IIIT Hyderabad Researchers Win Top Awards At CVPR 2026 AI Conference

Researchers from the Centre for Visual Information Technology (CVIT) at the International Institute of Information Technology, Hyderabad (IIIT, Hyderabad) won the Best Paper and Best Paper Runner-up awards at the Computer Vision and Pattern Recognition (CVPR) 2026 conference. The prestigious awards were presented at one of the world’s leading artificial intelligence (AI) conferences for breakthroughs that simplify complex 3D models and improve how computers understand videos.
The CVPR 2026 conference received more than 16,000 submissions, with only about a quarter of the papers being accepted. CVIT’s double win highlighted the Hyderabad-based institute’s significant contributions to computer vision, image generation, and document intelligence.
Master’s graduate Darshan Singh secured the Best Paper award for developing a method that improves how AI understands videos by using structured descriptions instead of massive datasets. Singh explained that while existing tools like CLIP are good at connecting images and text, video captions often leave out important details. By using semantic role labels, his team trained a strong video-understanding model using only a small amount of data.
Dual degree graduate Kunal Bhosikar received the Best Paper Runner-up award for his research on simplifying AI-generated 3D models.
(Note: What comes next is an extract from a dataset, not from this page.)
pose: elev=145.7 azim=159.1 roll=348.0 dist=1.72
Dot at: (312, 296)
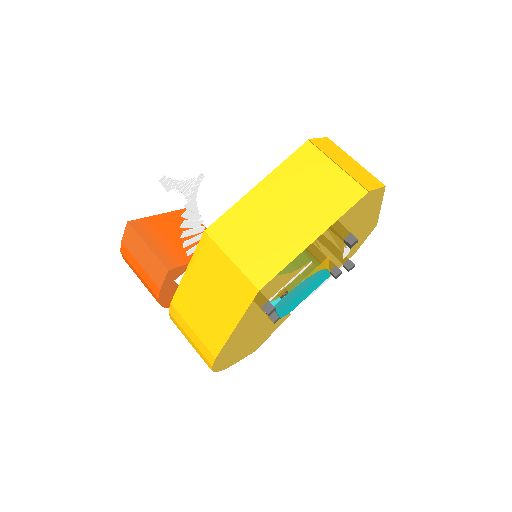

Bhosikar noted that while modern AI systems can generate detailed 3D models from images, videos, and text prompts, these models contain thousands of tiny triangles that make them expensive to store and process. His technique removes unnecessary triangles while preserving the shape and texture, making the models much faster to use.
In addition to his award-winning work, Bhosikar presented another paper focused on protecting photographs from unauthorized 3D reconstruction. This method uses an almost invisible digital patch that disrupts AI reconstruction pipelines while remaining unnoticed by humans.
Other researchers from the institute also showcased their work at the conference. Vaibhav Agrawal presented SeeThrough3D, a project designed to help AI understand occlusion, which is when one object partially blocks another. This tool allows artists to control the position and pose of every object more accurately. Another team, led by Prof. Ravi Kiran, developed RoadTones, which teaches AI to describe the same road incident differently depending on the audience.
Professor C.V. Jawahar delivered the keynote address at the workshop, and an earlier CVIT paper received the EgoVis distinguished paper award.